Estados Unidos se ha convertido esta semana en el foco mundial de la pandemia. El crecimiento del contagio podría salirse de control. Tal vez ese 1 % que Trump parece dispuesto a sacrificar podría verse alterado por las limitaciones del modelo de salud que Trump mismo no ha querido cambiar. No es necesario inventar cifras ni crear escenarios de catástrofe, pero es necesario decir que Trump está jugando con fuego, y que posiblemente eso se deba a que está pensando más en sí mismo que en su país.

Era cuestión de esperar: de ver florecer los cerezos por la ventana, de dejarse alcanzar por esta ola de silencio, de reflexión, de meditación sobre lo que está mal en el mundo. Una cuarentena rigurosa, es más: muy rigurosa, puede frenar ciertamente la economía, puede poner en crisis muchas cosas, puede debilitar el crecimiento y malograr la estrategia actual del pleno empleo, puede incluso poner en peligro su reelección, pero también le habría permitido sortear el peligro con la misma fuerza y decisión con que lo contuvo China, o con la misma serenidad con que lo han contenido Alemania y Corea del Sur.

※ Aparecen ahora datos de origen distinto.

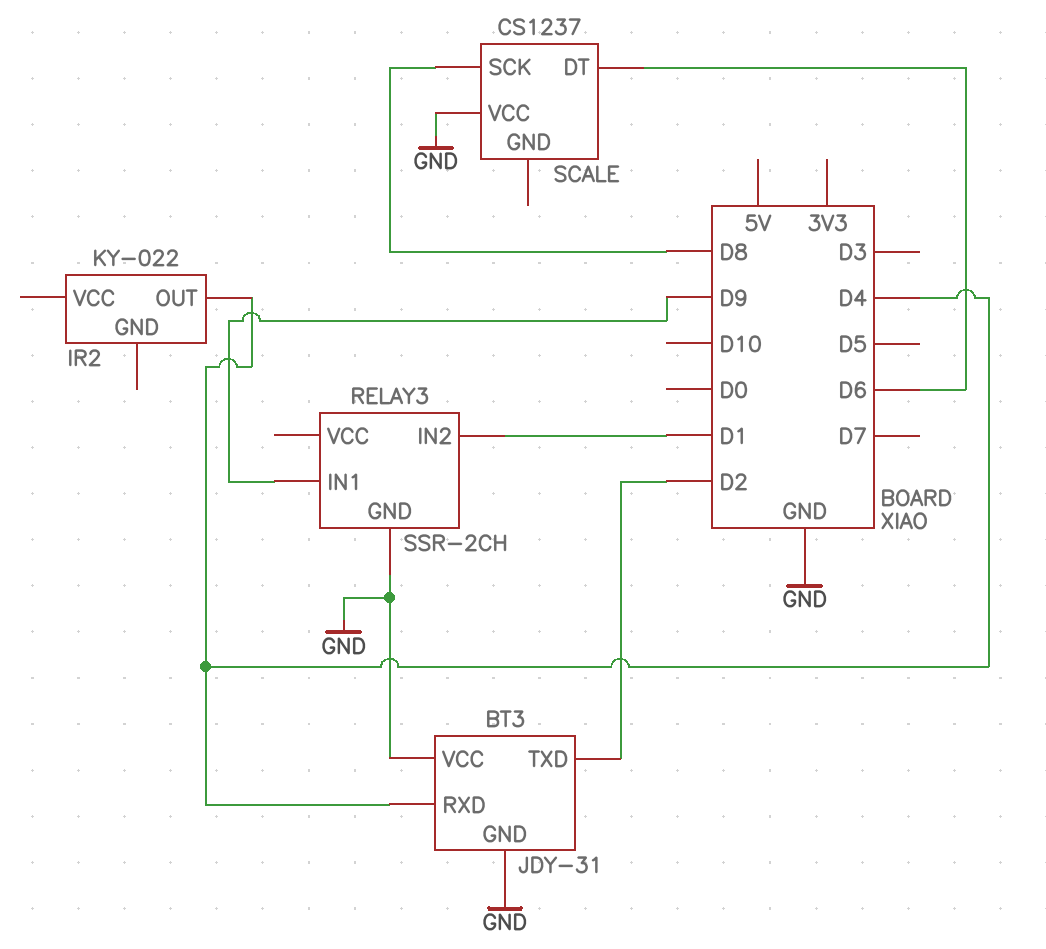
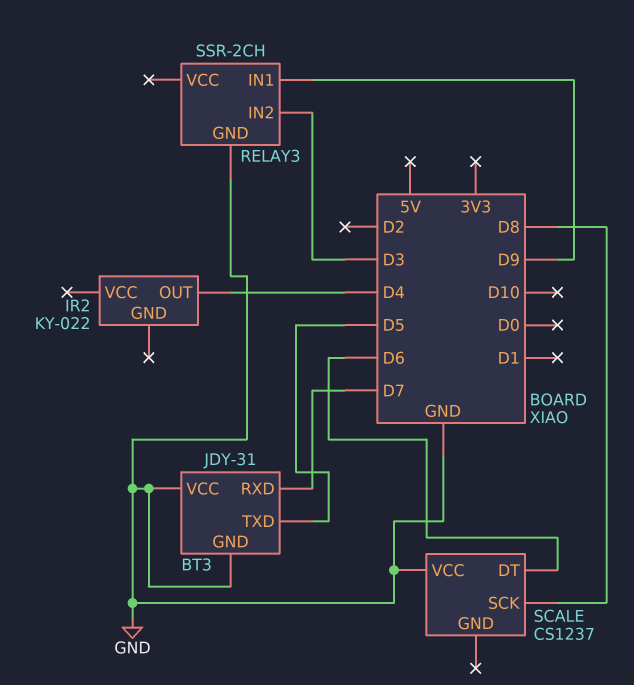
BT3 pin RXD: D4 -> D7
BT3 pin TXD: D2 -> D5
RELAY3 pin IN2: D1 -> D3

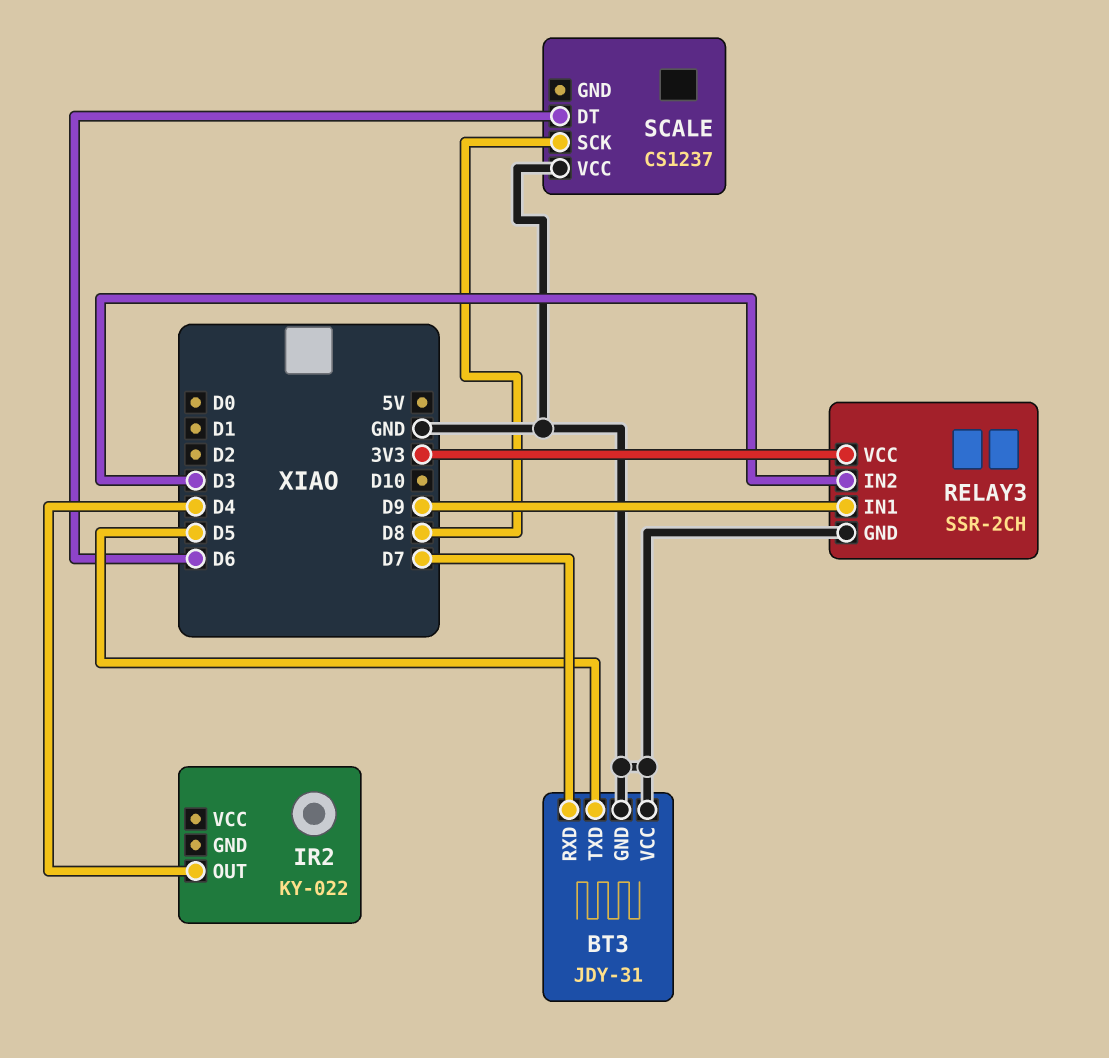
RELAY3 pin VCC: none -> 3V3

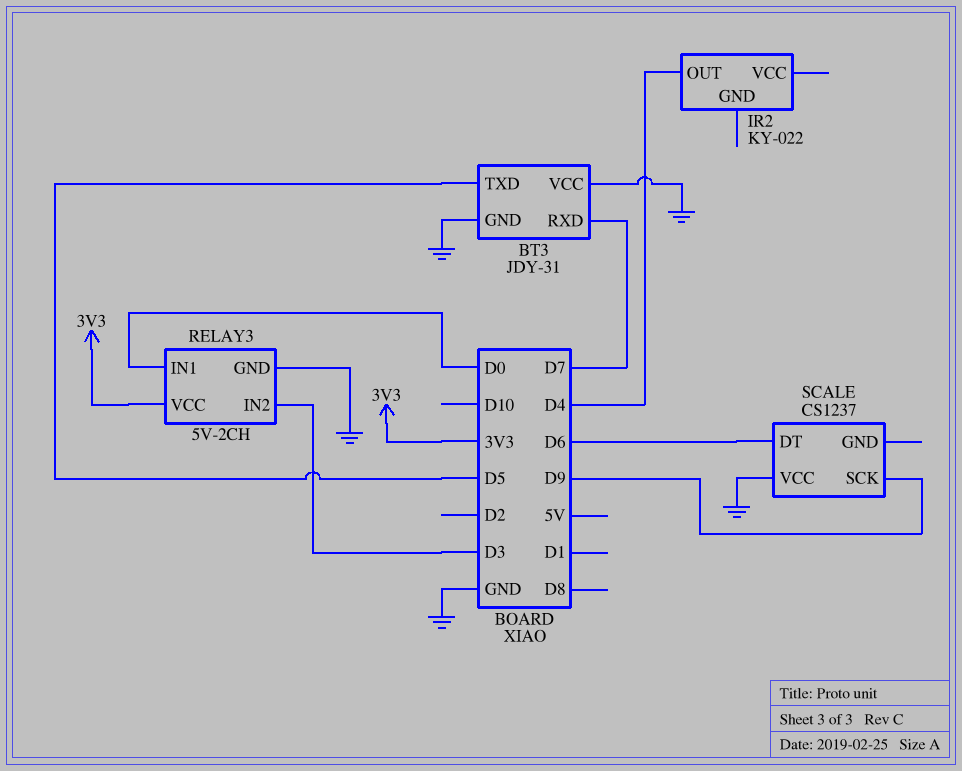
RELAY3: SSR-2CH -> 5V-2CH
RELAY3 pin IN1: D9 -> D0
SCALE pin SCK: D8 -> D9

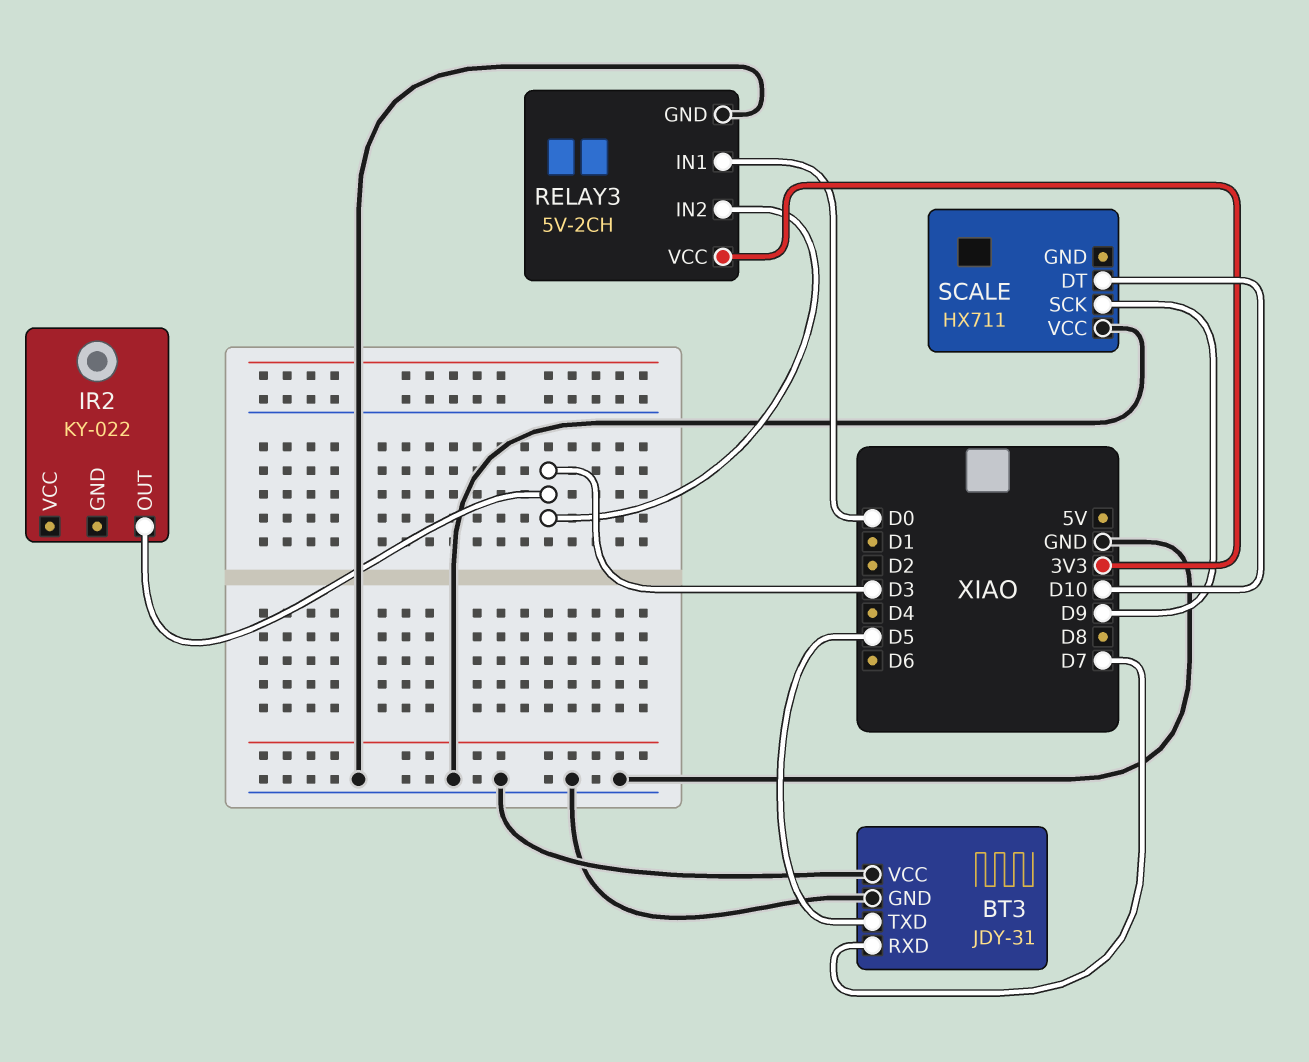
IR2 pin OUT: D4 -> D3
SCALE: CS1237 -> HX711
SCALE pin DT: D6 -> D10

Y superada la crisis, y lograda la contención del contagio a un ritmo manejable, y protegida la población (porque 10.000 muertos en una catástrofe impredecible son muchos muertos, pero 10.000 muertos que hubieran podido evitarse son un crimen), aún le habría sido posible a un gobernante sabio, y preocupado por su gente, reencender los motores, aprovechando las lecciones de este episodio, escuchando el mensaje desesperado que nos está enviando la naturaleza, y dedicar después agosto y septiembre y octubre a la celebración del milagro, y a la fiesta de la reconstrucción, o de la reinvención, nacional y mundial.

Pero la ambición no es prudente. Melania, la esposa de Donald Trump, que es eslovena de origen, debería haberle hecho conocer a su marido aquel verso sabio de un poeta de Europa Oriental, Rainer Maria Rilke: “¿Quién habla de triunfar? Sobreponerse es todo”.

Pero ya que Trump no está para escuchar a los poetas, al menos debería escuchar al gobernador Andrew Cuomo, quien se ha convertido en el líder del otro país, que tiene sensibilidad y no solo intereses. Cuomo sabe lo que está pasando en Italia, ve la línea ascendente del contagio, casi tan vertical como los rascacielos, y les habla cada día a los neoyorquinos desde la prudencia y con el corazón.

Mientras tanto, el mundo contiene el aliento frente a las decisiones de Trump y se pregunta si no estará el capitán dirigiendo el Titanic hacia el iceberg.